All agents get full project context injection, real-time output streaming, and session preservation for multi-turn resume. Your API keys stay on your machine — Astro never sees them.
3. GitHub-Native Workflow
Every task runs on its own git worktree — a real, isolated branch with no conflicts. When the agent finishes, the runner commits the changes, pushes the branch, and opens a pull request automatically.
No merge conflicts between parallel tasks. Each branch is isolated. Review and merge at your own pace.

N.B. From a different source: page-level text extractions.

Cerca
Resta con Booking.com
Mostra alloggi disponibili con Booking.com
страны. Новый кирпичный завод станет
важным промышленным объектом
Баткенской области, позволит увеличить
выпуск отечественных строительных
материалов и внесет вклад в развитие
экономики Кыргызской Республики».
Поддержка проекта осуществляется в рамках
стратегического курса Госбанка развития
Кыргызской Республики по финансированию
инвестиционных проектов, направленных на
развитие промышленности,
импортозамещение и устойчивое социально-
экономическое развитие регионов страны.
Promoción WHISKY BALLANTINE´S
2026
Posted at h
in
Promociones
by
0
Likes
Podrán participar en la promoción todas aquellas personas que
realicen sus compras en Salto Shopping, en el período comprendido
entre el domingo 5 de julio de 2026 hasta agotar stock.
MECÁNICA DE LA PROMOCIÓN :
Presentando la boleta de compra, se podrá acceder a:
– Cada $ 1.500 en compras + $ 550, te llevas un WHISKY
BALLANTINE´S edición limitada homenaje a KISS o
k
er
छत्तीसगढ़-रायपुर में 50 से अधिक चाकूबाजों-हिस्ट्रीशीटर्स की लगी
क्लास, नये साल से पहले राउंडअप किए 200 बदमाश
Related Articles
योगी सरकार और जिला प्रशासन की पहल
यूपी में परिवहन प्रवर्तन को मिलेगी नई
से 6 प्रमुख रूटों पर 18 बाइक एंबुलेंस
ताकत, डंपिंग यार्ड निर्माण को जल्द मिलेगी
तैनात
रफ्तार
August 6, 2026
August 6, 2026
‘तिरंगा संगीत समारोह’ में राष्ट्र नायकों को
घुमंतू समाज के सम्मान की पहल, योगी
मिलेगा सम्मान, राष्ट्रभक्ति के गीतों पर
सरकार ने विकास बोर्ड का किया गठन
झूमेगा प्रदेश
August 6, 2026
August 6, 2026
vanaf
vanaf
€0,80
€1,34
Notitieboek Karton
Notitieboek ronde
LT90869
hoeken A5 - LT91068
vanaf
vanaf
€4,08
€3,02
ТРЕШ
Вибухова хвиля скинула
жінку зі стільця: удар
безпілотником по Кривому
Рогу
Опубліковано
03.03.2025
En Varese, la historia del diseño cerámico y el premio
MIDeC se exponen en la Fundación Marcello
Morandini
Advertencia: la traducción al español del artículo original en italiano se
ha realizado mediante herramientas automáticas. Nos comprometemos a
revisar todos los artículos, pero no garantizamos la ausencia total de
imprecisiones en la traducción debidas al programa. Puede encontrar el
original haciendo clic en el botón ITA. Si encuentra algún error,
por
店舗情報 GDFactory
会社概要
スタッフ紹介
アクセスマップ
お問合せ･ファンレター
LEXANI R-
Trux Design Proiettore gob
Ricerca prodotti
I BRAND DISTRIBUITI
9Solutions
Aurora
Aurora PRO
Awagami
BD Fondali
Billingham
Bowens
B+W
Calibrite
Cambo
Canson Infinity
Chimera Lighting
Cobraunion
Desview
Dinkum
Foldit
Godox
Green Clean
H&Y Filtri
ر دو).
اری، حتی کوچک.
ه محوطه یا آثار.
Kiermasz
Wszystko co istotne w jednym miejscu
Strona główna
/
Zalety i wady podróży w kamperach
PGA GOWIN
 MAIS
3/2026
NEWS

4. Mission Control & Full Observability
The Astro Dashboard gives you full visibility into every agent session, tool execution, and file change across all your projects and machines:
- Observe — see the full dialogue of AI agents, every tool call, every file diff, in real time
- Steer — send guidance or redirect agents mid-execution
- Decide — approve, reject, or rerun from any device — no terminal needed
- Scale — multi-machine routing by load and capability
Architecture
Astro Server generates plans, breaks them into tasks, and dispatches to agent runners. Each Agent Runner (this repo) selects an AI agent, deploys jobs to compute backends, and streams progress back to the server.
Integration in OpenClaw
Monitor and control Astro directly inside OpenClaw. View project status, track running tasks, steer agents, and approve results — all from the OpenClaw interface.
This integration is under development. Details coming soon.